P3       WRF-HiFire: development of a high-order accurate fire-spread model in WRF using the level-set method and its evaluation

 

Munoz-Esparza, Domingo, Pedro Jimenez, and Branko Kosovic, National Center for Atmospheric Research

 

WRF includes a coupled model to simulate wildland fires and its impact on weather conditions, which uses the level-set method to track and propagate the fire front. In order to improve the accuracy of the level-set method for coupled wildfire/atmospheric modeling, we have carried out major developments of the existing level-set algorithm in WRF as described below. First, we have rewritten the level-set algorithm to be fully parallelized, since the released version of the code only allows for a specific set of low-order numerical schemes and needs to perform additional calculations out of tile dimensions. We have also implemented higher-order numerical discretization schemes for the advection of the level-set method: third- and fifth-order weighted essentially non-oscillatory (WENO) and a third-order explicit Runge–Kutta (ERK) scheme for temporal integration. Finally, we have implemented a reinitialization method that allows the level-set function to remain a signed distance function throughout the entire simulation, improving the stability of the simulation.
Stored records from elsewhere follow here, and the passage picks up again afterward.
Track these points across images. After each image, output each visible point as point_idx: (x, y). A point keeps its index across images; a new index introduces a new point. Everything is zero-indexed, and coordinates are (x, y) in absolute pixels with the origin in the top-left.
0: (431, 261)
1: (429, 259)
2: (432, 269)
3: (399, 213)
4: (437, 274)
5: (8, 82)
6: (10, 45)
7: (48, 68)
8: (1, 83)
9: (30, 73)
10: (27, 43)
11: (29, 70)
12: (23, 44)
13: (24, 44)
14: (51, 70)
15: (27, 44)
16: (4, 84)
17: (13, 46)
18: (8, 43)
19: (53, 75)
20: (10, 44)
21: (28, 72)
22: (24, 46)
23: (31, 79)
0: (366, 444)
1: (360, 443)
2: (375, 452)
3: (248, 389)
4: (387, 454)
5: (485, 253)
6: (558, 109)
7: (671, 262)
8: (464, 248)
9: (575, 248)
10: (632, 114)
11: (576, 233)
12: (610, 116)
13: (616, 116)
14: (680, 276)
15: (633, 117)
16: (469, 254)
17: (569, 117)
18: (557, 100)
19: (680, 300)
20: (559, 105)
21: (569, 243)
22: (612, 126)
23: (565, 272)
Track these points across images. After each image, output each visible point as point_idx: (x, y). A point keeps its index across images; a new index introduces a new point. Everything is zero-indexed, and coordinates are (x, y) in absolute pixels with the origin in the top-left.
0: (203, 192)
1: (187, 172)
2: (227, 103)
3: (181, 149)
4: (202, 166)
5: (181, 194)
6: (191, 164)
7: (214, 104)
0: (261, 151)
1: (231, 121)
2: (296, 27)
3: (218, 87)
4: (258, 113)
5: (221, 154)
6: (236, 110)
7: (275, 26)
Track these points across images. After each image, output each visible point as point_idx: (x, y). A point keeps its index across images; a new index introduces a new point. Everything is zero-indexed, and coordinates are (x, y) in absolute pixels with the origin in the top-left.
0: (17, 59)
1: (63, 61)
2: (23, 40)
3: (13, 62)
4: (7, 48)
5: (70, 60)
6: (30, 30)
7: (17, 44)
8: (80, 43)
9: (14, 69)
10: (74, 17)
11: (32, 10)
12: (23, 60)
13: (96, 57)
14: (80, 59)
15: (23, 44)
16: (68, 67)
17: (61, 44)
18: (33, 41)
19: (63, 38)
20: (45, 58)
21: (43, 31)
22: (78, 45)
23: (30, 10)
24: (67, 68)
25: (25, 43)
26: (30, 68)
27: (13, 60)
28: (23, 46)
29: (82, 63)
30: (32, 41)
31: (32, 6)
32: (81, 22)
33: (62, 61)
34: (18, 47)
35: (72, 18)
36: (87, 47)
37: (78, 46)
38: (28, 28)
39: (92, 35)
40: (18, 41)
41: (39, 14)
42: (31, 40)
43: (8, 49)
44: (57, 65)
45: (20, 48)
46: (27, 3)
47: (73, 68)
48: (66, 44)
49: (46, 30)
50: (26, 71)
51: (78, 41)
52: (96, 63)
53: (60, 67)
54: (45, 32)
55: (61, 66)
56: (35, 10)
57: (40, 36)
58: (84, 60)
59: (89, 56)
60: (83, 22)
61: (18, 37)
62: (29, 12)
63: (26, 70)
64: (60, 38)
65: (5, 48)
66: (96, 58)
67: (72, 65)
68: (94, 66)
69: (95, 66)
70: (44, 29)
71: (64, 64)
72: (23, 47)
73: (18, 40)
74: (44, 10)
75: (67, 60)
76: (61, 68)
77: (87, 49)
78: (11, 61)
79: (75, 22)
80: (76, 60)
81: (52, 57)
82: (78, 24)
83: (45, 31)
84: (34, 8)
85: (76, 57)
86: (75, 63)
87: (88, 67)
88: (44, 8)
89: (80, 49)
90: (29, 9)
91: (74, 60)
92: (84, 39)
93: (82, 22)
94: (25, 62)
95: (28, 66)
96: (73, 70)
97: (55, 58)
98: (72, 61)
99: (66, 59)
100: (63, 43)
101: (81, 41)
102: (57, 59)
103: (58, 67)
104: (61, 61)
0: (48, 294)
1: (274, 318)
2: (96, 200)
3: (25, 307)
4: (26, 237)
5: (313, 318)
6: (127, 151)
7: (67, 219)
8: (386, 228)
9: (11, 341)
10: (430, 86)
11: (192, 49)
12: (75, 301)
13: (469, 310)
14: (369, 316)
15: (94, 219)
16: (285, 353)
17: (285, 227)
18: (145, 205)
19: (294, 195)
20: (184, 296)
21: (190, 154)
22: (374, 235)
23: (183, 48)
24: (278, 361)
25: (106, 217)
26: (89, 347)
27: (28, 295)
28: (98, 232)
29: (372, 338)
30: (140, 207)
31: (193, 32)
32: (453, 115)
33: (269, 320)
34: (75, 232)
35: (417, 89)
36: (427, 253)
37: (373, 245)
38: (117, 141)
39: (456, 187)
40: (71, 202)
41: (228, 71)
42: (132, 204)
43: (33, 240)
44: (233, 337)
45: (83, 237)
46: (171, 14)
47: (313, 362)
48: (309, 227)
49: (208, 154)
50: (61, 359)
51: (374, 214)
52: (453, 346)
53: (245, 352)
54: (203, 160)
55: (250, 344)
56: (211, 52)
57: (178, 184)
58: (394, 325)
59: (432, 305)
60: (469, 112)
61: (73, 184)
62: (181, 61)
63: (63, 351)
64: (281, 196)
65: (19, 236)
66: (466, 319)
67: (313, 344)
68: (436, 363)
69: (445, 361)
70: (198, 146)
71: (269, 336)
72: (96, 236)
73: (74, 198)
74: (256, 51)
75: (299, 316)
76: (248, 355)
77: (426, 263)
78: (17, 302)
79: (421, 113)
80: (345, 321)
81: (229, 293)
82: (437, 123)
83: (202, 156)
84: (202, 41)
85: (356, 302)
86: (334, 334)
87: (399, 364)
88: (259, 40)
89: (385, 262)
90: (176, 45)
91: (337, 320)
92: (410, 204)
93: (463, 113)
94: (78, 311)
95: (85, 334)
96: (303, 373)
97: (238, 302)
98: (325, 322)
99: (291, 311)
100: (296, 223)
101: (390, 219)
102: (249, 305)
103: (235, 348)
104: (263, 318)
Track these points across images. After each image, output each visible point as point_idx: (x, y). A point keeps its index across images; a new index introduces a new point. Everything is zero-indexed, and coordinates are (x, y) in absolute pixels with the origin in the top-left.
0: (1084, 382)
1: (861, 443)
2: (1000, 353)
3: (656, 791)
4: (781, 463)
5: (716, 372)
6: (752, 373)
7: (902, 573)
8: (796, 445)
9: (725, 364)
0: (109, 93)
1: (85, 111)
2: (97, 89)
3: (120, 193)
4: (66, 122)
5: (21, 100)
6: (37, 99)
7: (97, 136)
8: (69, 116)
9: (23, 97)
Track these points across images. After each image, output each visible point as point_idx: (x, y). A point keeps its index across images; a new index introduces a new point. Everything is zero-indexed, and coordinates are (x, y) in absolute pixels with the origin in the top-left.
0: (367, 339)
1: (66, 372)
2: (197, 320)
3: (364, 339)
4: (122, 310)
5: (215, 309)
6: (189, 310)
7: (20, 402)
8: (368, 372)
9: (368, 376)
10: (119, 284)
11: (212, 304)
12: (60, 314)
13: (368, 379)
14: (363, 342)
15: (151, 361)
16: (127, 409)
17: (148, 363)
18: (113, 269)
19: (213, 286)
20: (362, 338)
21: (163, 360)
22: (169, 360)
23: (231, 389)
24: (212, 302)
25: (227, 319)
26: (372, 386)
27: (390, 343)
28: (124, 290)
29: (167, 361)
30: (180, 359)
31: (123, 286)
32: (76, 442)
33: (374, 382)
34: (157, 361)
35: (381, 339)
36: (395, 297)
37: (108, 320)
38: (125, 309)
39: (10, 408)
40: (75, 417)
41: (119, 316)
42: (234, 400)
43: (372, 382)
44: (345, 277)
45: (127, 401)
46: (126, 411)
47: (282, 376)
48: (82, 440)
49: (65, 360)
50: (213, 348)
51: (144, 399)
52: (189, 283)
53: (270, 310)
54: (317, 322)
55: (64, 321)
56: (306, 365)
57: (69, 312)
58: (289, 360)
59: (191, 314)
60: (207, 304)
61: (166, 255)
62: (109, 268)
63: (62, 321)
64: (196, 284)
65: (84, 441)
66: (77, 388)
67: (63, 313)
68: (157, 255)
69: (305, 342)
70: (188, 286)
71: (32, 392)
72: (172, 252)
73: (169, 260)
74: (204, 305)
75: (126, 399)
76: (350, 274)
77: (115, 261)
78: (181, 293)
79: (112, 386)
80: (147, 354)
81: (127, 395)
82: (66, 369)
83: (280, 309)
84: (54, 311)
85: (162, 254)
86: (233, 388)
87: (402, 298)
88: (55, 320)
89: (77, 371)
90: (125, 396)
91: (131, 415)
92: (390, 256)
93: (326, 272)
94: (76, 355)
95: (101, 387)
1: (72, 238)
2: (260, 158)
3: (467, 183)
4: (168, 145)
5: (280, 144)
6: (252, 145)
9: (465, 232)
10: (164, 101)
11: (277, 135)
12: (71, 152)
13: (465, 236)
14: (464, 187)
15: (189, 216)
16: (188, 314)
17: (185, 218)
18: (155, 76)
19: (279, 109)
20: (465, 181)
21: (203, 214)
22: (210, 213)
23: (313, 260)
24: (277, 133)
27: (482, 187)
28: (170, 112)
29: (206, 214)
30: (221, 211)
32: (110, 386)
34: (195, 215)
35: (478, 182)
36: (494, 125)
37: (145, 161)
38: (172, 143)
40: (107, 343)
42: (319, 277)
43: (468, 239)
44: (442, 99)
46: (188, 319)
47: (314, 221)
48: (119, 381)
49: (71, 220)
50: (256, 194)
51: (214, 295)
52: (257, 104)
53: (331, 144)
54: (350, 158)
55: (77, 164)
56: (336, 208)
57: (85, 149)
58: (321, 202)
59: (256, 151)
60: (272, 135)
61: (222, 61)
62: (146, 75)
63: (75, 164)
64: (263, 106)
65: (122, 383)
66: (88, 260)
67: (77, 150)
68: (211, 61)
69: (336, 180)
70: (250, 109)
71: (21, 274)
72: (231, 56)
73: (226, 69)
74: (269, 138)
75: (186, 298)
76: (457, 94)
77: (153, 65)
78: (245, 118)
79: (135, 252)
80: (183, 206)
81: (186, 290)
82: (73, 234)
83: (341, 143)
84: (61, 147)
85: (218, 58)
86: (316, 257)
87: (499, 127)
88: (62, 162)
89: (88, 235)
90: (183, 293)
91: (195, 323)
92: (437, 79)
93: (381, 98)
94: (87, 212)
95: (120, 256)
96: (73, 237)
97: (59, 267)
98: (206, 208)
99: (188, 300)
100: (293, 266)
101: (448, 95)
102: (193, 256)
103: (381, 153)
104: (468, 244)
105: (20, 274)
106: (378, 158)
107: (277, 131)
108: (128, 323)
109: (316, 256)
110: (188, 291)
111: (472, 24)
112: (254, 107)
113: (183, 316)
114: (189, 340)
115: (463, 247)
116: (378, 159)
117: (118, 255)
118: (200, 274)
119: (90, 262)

Developments are evaluated against both idealized and real wildland fires. Using idealized cases consisting of a fire line propagating in a uniform velocity field and in a turbulent-flow environment, we show that WRF-HiFire requires a grid eight times less refined to obtain the same results as the released WRF-Fire version. In addition, the rate-of-spread error is reduced by a factor of three for the same grid size. Moreover, in the case of turbulent flow, larger discretization errors in WRF-Fire combined with non-linearities of the forcing velocity field result in different fire perimeter shapes. On the contrary, WRF-HiFire always exhibits similar fire perimeter shapes regardless of the spatial discretization. Finally, we will show the improvements of the new algorithm in simulating the large grass fire of Last Chance that occurred in Colorado in 2012. The simulations were validated using satellite data for the burned area and illustrate the improved simulation of the fire evolution with WRF-HiFire.